Meskipun telah terjadi perubahan
perilaku menyembah, namun harus tetap dipahami dan disadari bahwa maknanya
tidak boleh berubah, yaitu “menyembah dan menghormati Tuhan Allah dengan merendahkan diri
serendah-rendahnya” yang kita tunjukkan dengan perilaku “berdiri dan menundukkan kepala”.
Ada 5 (lima) perilaku “berdiri”
dalam liturgi ibadah Minggu GKPI, yaitu ketika : 1.Saat Teduh. 2. Votum-Introitus-Doa.
3. Pengakuan Dosa. 4. Pengakuan Iman. 5. Doa persembahan sampai selesai ibadah. Sesuai
dengan makna sujud maupun berdiri di atas, marilah dengan setulus-tulusnya,
sesadar-sadarnya dan sepenuh hati “menyembah dan menghormati Tuhan Allah dengan
merendahkan diri serendah-rendahnya” dalam perilaku/sikap “berdiri dan menundukkan kepala”.

__Data yang Disediakan__.
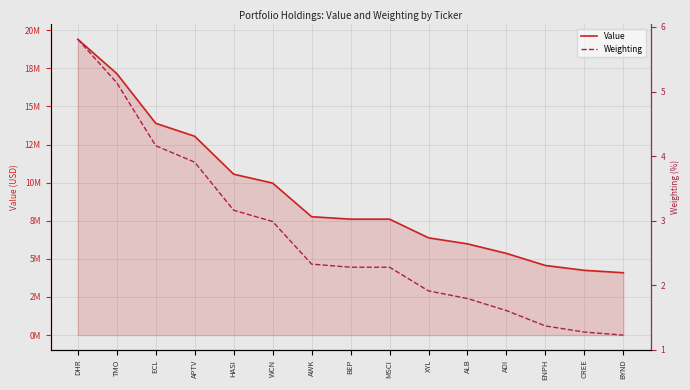

Reading left to right, what are all the values shown in this chart?

Value: DHR=19405000.0	TMO=17155000.0	ECL=13893000.0	APTV=13042000.0	HASI=10555000.0	WCN=9970000.0	AWK=7766000.0	BEP=7605000.0	MSCI=7606000.0	XYL=6380000.0	ALB=5985000.0	ADI=5359000.0	ENPH=4567000.0	CREE=4249000.0	BYND=4091000.0
Weighting: DHR=5.8	TMO=5.1	ECL=4.2	APTV=3.9	HASI=3.2	WCN=3.0	AWK=2.3	BEP=2.3	MSCI=2.3	XYL=1.9	ALB=1.8	ADI=1.6	ENPH=1.4	CREE=1.3	BYND=1.2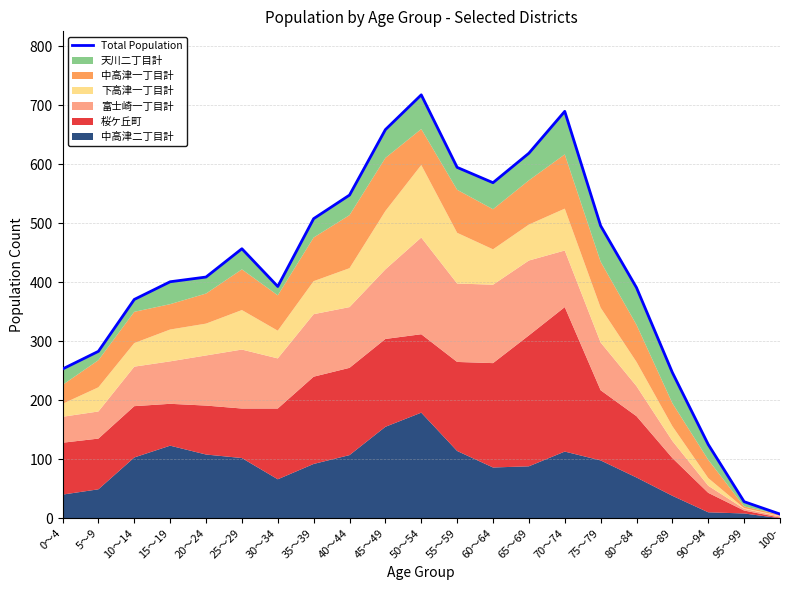

True or false: the data has more than 2 interior local peaks.

True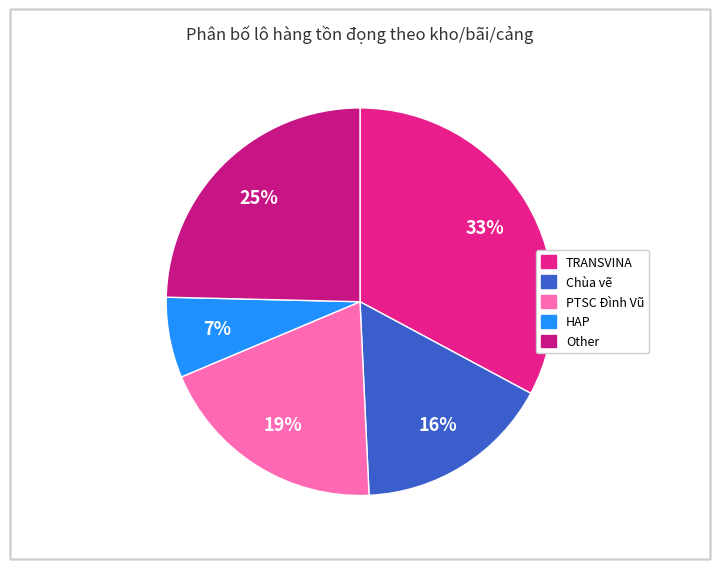

What percentage do Other and Chùa vẽ together represent?

41.0%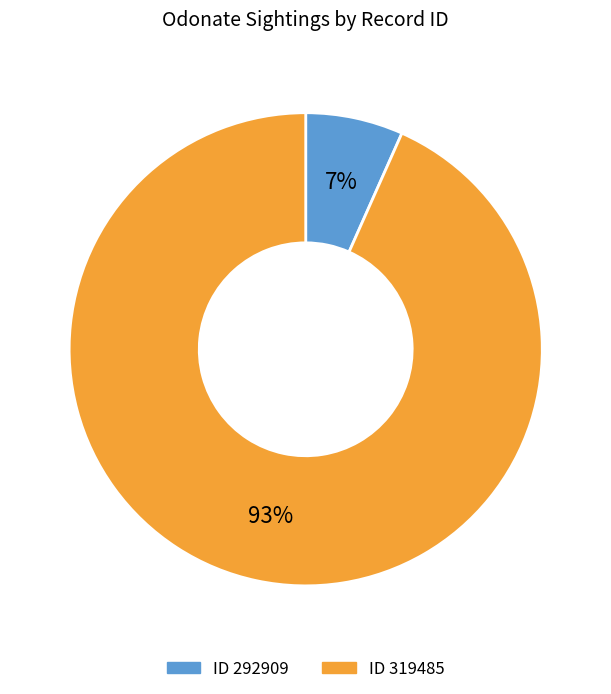

Does any single category account for the majority?

Yes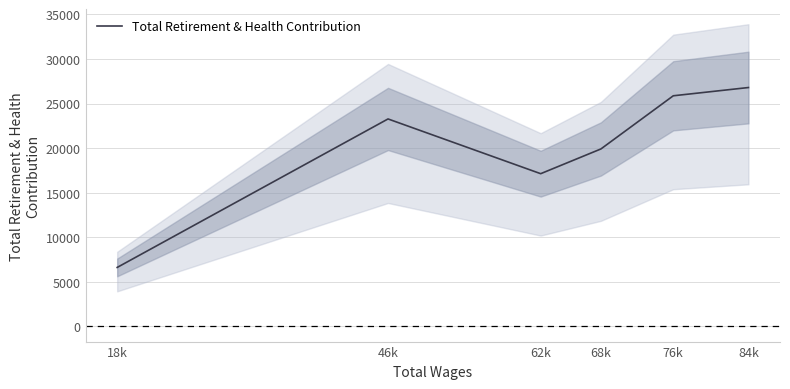

Which category has the lowest value across all series?

18k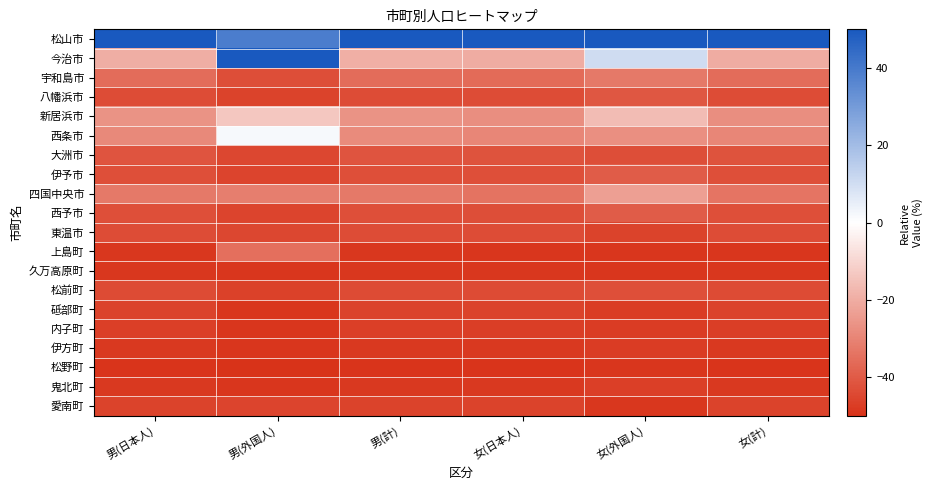

Which series has the widest spread of values?

今治市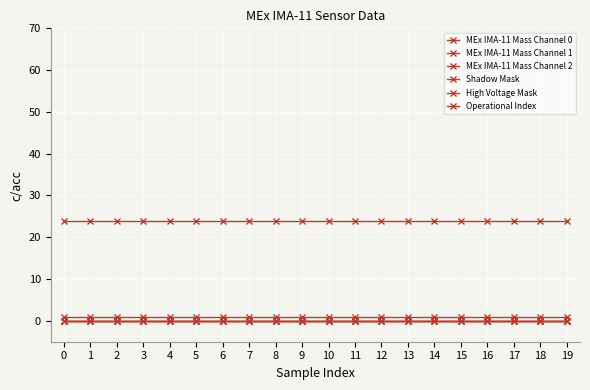

List the labels in order of MEx IMA-11 Mass Channel 1 value, smallest first.

0, 1, 2, 3, 4, 5, 6, 7, 8, 9, 10, 11, 12, 13, 14, 15, 16, 17, 18, 19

__Tugas Anda__.
(1) Dalam teks tentang sikap menyembah dalam ibadah, ada berapa perilaku "berdiri" dalam liturgi ibadah Minggu GKPI?
(2) Tuliskan lanjutan teks tentang sikap menyembah dalam ibadah, dimulai sesudah kalimat terakhirnya.
Data di atas diambil dari sumber yang berbeda dengan teks.

__Jawaban Latihan__.
(1) Ada lima perilaku "berdiri" dalam liturgi ibadah Minggu GKPI.

(2)
Jangan lagi “berdiri” saat beribadah
dengan terpaksa dan anggap remeh,
sebab sesungguhnya kita berdiri di hadapan Tuhan Allah Mahakudus yang benar-benar hadir dalam
ibadah-ibadah kita. Dan proses berdiri serta duduk kembali ini diarahkan oleh
liturgis selaku pemimpin ibadah (sampai pada pengakuan iman) dan oleh
pengkhotbah ( pada doa persembahan sampai selesai ibadah), inilah yang kita
kenal dengan panggilan/seruan menyembah
dan menghormati Tuhan Allah. Dengan demikian hendaklah kita berdiri dan
duduk setelah liturgis/penghotbah mengundang kita berdiri ataupun duduk
kembali, supaya tercipta
keteraturan, sebab ibadah itu harus berjalan dengan teratur dan sopan (1 Kor
14:40).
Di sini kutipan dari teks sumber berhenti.